BLT from $190 to $140; VGC from $300 to $225. So for a 200 point contract you’re looking at $10-15k loss. If that’s not a crash, I suppose you could say the resale incentives have been solid, and appear to be getting better.
 
As someone who sold there VGF contract in October of 2022 when VGF was listed around $185/190 point on most brokers sites, I was more than willing to negotiate with a buyer who started at $163/point. We ended up at $165/point because we could see this coming and wanted to unload the contract........ Now VGF is at $145 and dropping.

I think a lot of sellers are in for a rough couple of years moving forward and might have to sell at a loss. After all fees, we ended up losing roughly $1000 on the contract, which means we paid $1000 for these points from 2016.
Yeah, new car loans and home mortgages are 6-7% right now. I don’t see how or why DVC prices recover and rise in the next few years. Car loans are already 72 months. Cell phones are now 36 months. I think we’ve just about stretched out the payment plans as far as we can, and now with rates going up, those 72 month car loans are getting significantly more expensive.

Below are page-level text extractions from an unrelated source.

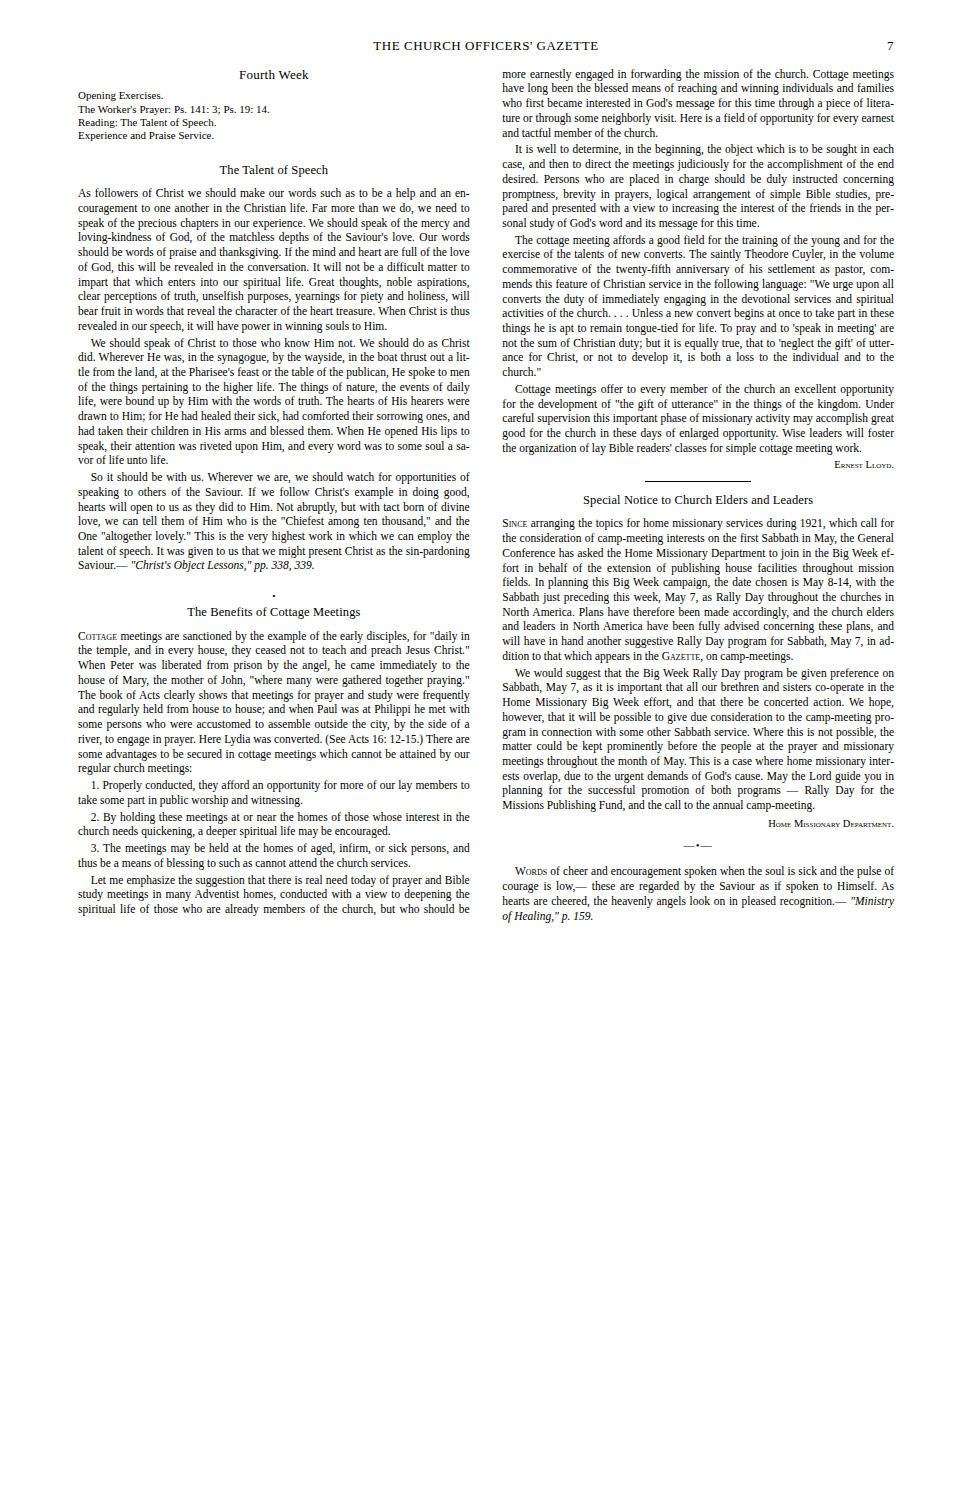THE CHURCH OFFICERS' GAZETTE 7
Fourth Week
Opening Exercises.
The Worker's Prayer: Ps. 141: 3; Ps. 19: 14.
Reading: The Talent of Speech.
Experience and Praise Service.
The Talent of Speech
As followers of Christ we should make our words such as to be a help and an encouragement to one another in the Christian life. Far more than we do, we need to speak of the precious chapters in our experience. We should speak of the mercy and loving-kindness of God, of the matchless depths of the Saviour's love. Our words should be words of praise and thanksgiving. If the mind and heart are full of the love of God, this will be revealed in the conversation. It will not be a difficult matter to impart that which enters into our spiritual life. Great thoughts, noble aspirations, clear perceptions of truth, unselfish purposes, yearnings for piety and holiness, will bear fruit in words that reveal the character of the heart treasure. When Christ is thus revealed in our speech, it will have power in winning souls to Him.
We should speak of Christ to those who know Him not. We should do as Christ did. Wherever He was, in the synagogue, by the wayside, in the boat thrust out a little from the land, at the Pharisee's feast or the table of the publican, He spoke to men of the things pertaining to the higher life. The things of nature, the events of daily life, were bound up by Him with the words of truth. The hearts of His hearers were drawn to Him; for He had healed their sick, had comforted their sorrowing ones, and had taken their children in His arms and blessed them. When He opened His lips to speak, their attention was riveted upon Him, and every word was to some soul a savor of life unto life.
So it should be with us. Wherever we are, we should watch for opportunities of speaking to others of the Saviour. If we follow Christ's example in doing good, hearts will open to us as they did to Him. Not abruptly, but with tact born of divine love, we can tell them of Him who is the "Chiefest among ten thousand," and the One "altogether lovely." This is the very highest work in which we can employ the talent of speech. It was given to us that we might present Christ as the sin-pardoning Saviour.— "Christ's Object Lessons," pp. 338, 339.
The Benefits of Cottage Meetings
Cottage meetings are sanctioned by the example of the early disciples, for "daily in the temple, and in every house, they ceased not to teach and preach Jesus Christ." When Peter was liberated from prison by the angel, he came immediately to the house of Mary, the mother of John, "where many were gathered together praying." The book of Acts clearly shows that meetings for prayer and study were frequently and regularly held from house to house; and when Paul was at Philippi he met with some persons who were accustomed to assemble outside the city, by the side of a river, to engage in prayer. Here Lydia was converted. (See Acts 16: 12-15.) There are some advantages to be secured in cottage meetings which cannot be attained by our regular church meetings:
1. Properly conducted, they afford an opportunity for more of our lay members to take some part in public worship and witnessing.
2. By holding these meetings at or near the homes of those whose interest in the church needs quickening, a deeper spiritual life may be encouraged.
3. The meetings may be held at the homes of aged, infirm, or sick persons, and thus be a means of blessing to such as cannot attend the church services.
Let me emphasize the suggestion that there is real need today of prayer and Bible study meetings in many Adventist homes, conducted with a view to deepening the spiritual life of those who are already members of the church, but who should be more earnestly engaged in forwarding the mission of the church. Cottage meetings have long been the blessed means of reaching and winning individuals and families who first became interested in God's message for this time through a piece of literature or through some neighborly visit. Here is a field of opportunity for every earnest and tactful member of the church.
It is well to determine, in the beginning, the object which is to be sought in each case, and then to direct the meetings judiciously for the accomplishment of the end desired. Persons who are placed in charge should be duly instructed concerning promptness, brevity in prayers, logical arrangement of simple Bible studies, prepared and presented with a view to increasing the interest of the friends in the personal study of God's word and its message for this time.
The cottage meeting affords a good field for the training of the young and for the exercise of the talents of new converts. The saintly Theodore Cuyler, in the volume commemorative of the twenty-fifth anniversary of his settlement as pastor, commends this feature of Christian service in the following language: "We urge upon all converts the duty of immediately engaging in the devotional services and spiritual activities of the church. . . . Unless a new convert begins at once to take part in these things he is apt to remain tongue-tied for life. To pray and to 'speak in meeting' are not the sum of Christian duty; but it is equally true, that to 'neglect the gift' of utterance for Christ, or not to develop it, is both a loss to the individual and to the church."
Cottage meetings offer to every member of the church an excellent opportunity for the development of "the gift of utterance" in the things of the kingdom. Under careful supervision this important phase of missionary activity may accomplish great good for the church in these days of enlarged opportunity. Wise leaders will foster the organization of lay Bible readers' classes for simple cottage meeting work.
Ernest Lloyd.
Special Notice to Church Elders and Leaders
Since arranging the topics for home missionary services during 1921, which call for the consideration of camp-meeting interests on the first Sabbath in May, the General Conference has asked the Home Missionary Department to join in the Big Week effort in behalf of the extension of publishing house facilities throughout mission fields. In planning this Big Week campaign, the date chosen is May 8-14, with the Sabbath just preceding this week, May 7, as Rally Day throughout the churches in North America. Plans have therefore been made accordingly, and the church elders and leaders in North America have been fully advised concerning these plans, and will have in hand another suggestive Rally Day program for Sabbath, May 7, in addition to that which appears in the Gazette, on camp-meetings.
We would suggest that the Big Week Rally Day program be given preference on Sabbath, May 7, as it is important that all our brethren and sisters co-operate in the Home Missionary Big Week effort, and that there be concerted action. We hope, however, that it will be possible to give due consideration to the camp-meeting program in connection with some other Sabbath service. Where this is not possible, the matter could be kept prominently before the people at the prayer and missionary meetings throughout the month of May. This is a case where home missionary interests overlap, due to the urgent demands of God's cause. May the Lord guide you in planning for the successful promotion of both programs — Rally Day for the Missions Publishing Fund, and the call to the annual camp-meeting.
Home Missionary Department.
Words of cheer and encouragement spoken when the soul is sick and the pulse of courage is low,— these are regarded by the Saviour as if spoken to Himself. As hearts are cheered, the heavenly angels look on in pleased recognition.— "Ministry of Healing," p. 159.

There’s only so much room in people’s budgets. DVC gets squeezed out when you’re paying for these other priorities.
 
If some catastrophe happened we'd sell it to someone else or Disney.

It was about as zero risk as something gets.
That’s why it was risky. There was never a guarantee that Disney wouldn’t end up like every other timeshare. You could have ended up severely underwater on your high interest loan.
 
That’s why it was risky. There was never a guarantee that Disney wouldn’t end up like every other timeshare. You could have ended up severely underwater on your high interest loan.

Again, we had the cash to pay it off. We just aren't people who tap into savings. We typically have one thing we are financing at a time. We were very clear-eyed on the process and it worked out EXACTLY like we thought.

And it was 10 grand, not 30 grand or 50 grand. Which was the benefit of buying 25 years ago.

The DVC market goes up and down. It's smart to buy when it's lower, wouldn't you agree?